Kim’s wife told CNN that she had overheard parts of Kim’s phone call with Cuomo last week, and described the governor as “loud” and “angry.” She said she heard Cuomo say, “Who do you think you are?” as well as the words, “my wrath,” and that immediately after the phone call, her husband told her: “The governor threatened to destroy my life.”
Cuomo denies this all flatly. Says it never happened. Because I am not an AP Reporter, or an Attorney General, I may say what is obvious: this is a lie. Cuomo is lying. Like a rat would. It’s not even a good lie. It’s the kind of angry, belligerent lie that a child with his hand in the cookie jar tells, full of righteous fury that you’d dare to make such accusations.
This entire mess led to a bipartisan group of New York lawmakers to call for Cuomo’s sweeping, immense emergency powers to be revoked. That’s faded into the background a little bit, but is still a real possibility.
That brings us up to… last week. Which, of course, is when the slow-drip stories about Cuomo not being able to keep his paws to himself really started to gain traction. Probably not the way he wanted the nursing home stuff to get pushed out of the news involving him and his administration!
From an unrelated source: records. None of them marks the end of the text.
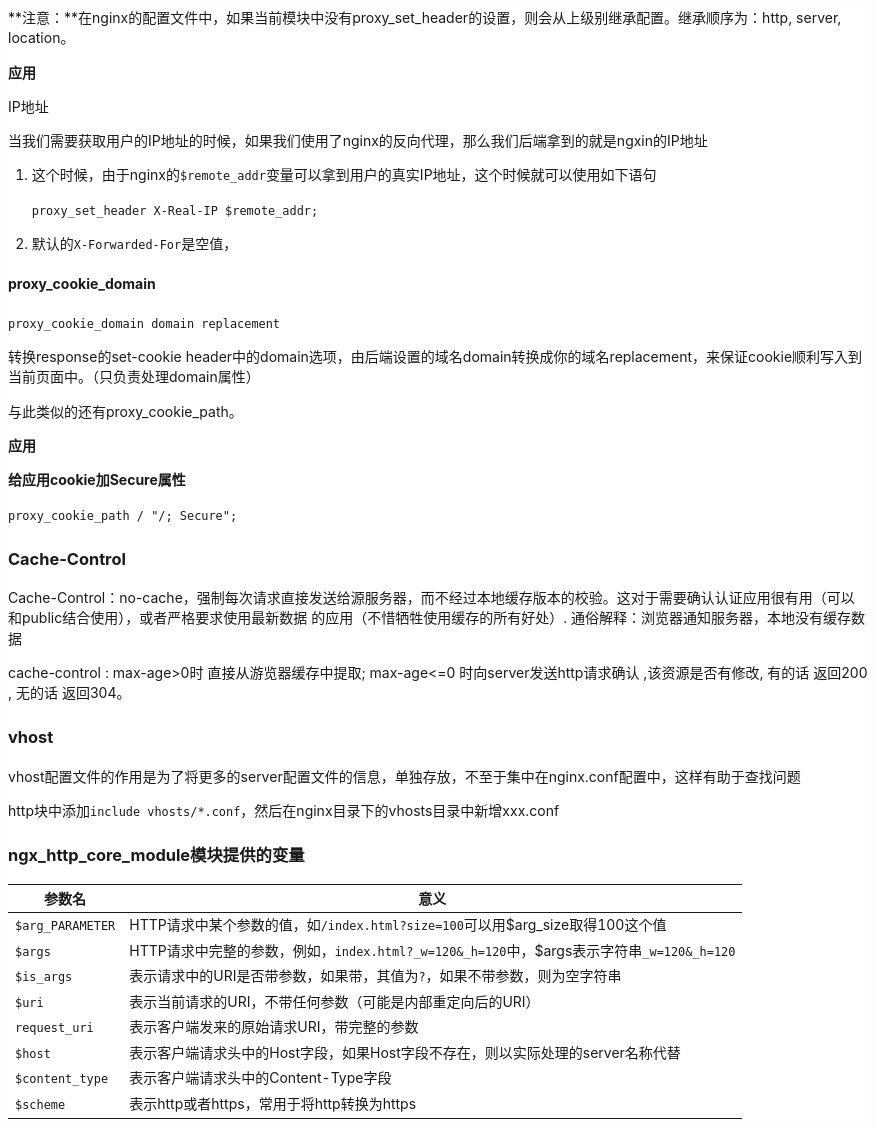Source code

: **注意：**在nginx的配置文件中，如果当前模块中没有proxy_set_header的设置，则会从上级别继承配置。继承顺序为：http, server, location。

**应用**

IP地址

当我们需要获取用户的IP地址的时候，如果我们使用了nginx的反向代理，那么我们后端拿到的就是ngxin的IP地址

1. 这个时候，由于nginx的`$remote_addr`变量可以拿到用户的真实IP地址，这个时候就可以使用如下语句

   ```
   proxy_set_header X-Real-IP $remote_addr;
   ```

2. 默认的`X-Forwarded-For`是空值，

#### proxy_cookie_domain

```
proxy_cookie_domain domain replacement
```

转换response的set-cookie header中的domain选项，由后端设置的域名domain转换成你的域名replacement，来保证cookie顺利写入到当前页面中。（只负责处理domain属性）

与此类似的还有proxy_cookie_path。

**应用**

**给应用cookie加Secure属性**

```
proxy_cookie_path / "/; Secure";
```

### Cache-Control

Cache-Control：no-cache，强制每次请求直接发送给源服务器，而不经过本地缓存版本的校验。这对于需要确认认证应用很有用（可以和public结合使用），或者严格要求使用最新数据 的应用（不惜牺牲使用缓存的所有好处）. 通俗解释：浏览器通知服务器，本地没有缓存数据

cache-control :
    max-age>0时 直接从游览器缓存中提取;
    max-age<=0 时向server发送http请求确认 ,该资源是否有修改, 有的话 返回200 , 无的话 返回304。

### vhost

vhost配置文件的作用是为了将更多的server配置文件的信息，单独存放，不至于集中在nginx.conf配置中，这样有助于查找问题

http块中添加`include vhosts/*.conf`，然后在nginx目录下的vhosts目录中新增xxx.conf

### ngx_http_core_module模块提供的变量

| 参数名           | 意义                                                         |
| ---------------- | ------------------------------------------------------------ |
| `$arg_PARAMETER` | HTTP请求中某个参数的值，如`/index.html?size=100`可以用$arg_size取得100这个值 |
| `$args`          | HTTP请求中完整的参数，例如，`index.html?_w=120&_h=120`中，$args表示字符串`_w=120&_h=120` |
| `$is_args`       | 表示请求中的URI是否带参数，如果带，其值为`?`，如果不带参数，则为空字符串 |
| `$uri`           | 表示当前请求的URI，不带任何参数（可能是内部重定向后的URI）   |
| `request_uri`    | 表示客户端发来的原始请求URI，带完整的参数                    |
| `$host`          | 表示客户端请求头中的Host字段，如果Host字段不存在，则以实际处理的server名称代替 |
| `$content_type`  | 表示客户端请求头中的Content-Type字段                         |
| `$scheme`        | 表示http或者https，常用于将http转换为https                   |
It really can’t be overstated; this is a disaster of Cuomo’s own making. The initial fuckup, in the grand scheme of things, was not that huge! It could have just gone on the big pile of other COVID fuckups and that would’ve been the end of it, because god knows his PR machine has been infuriatingly effective at promoting his image as being one of the best governors in this regard instead of replacement-level at best.
But instead he did a cover-up, and then he did MORE cover-ups, and then his own Attorney General called him out on it, and then he was reduced to yelling at Assemblymen on the phone to have his back… an Assemblyman who, however afraid he might be of Cuomo, clearly isn’t afraid enough to not immediately go to the press with it.
This, by itself, ought to have been enough to give us Governor Hochul. Instead we live in a world where this in combination with his general sleazy, borderline assault, horny old man sexual aggressiveness, may not result in anything of consequence happening to him.
But I live in hope my state will live up to its better angels rather than, as we so often do, succumb to our worst demons.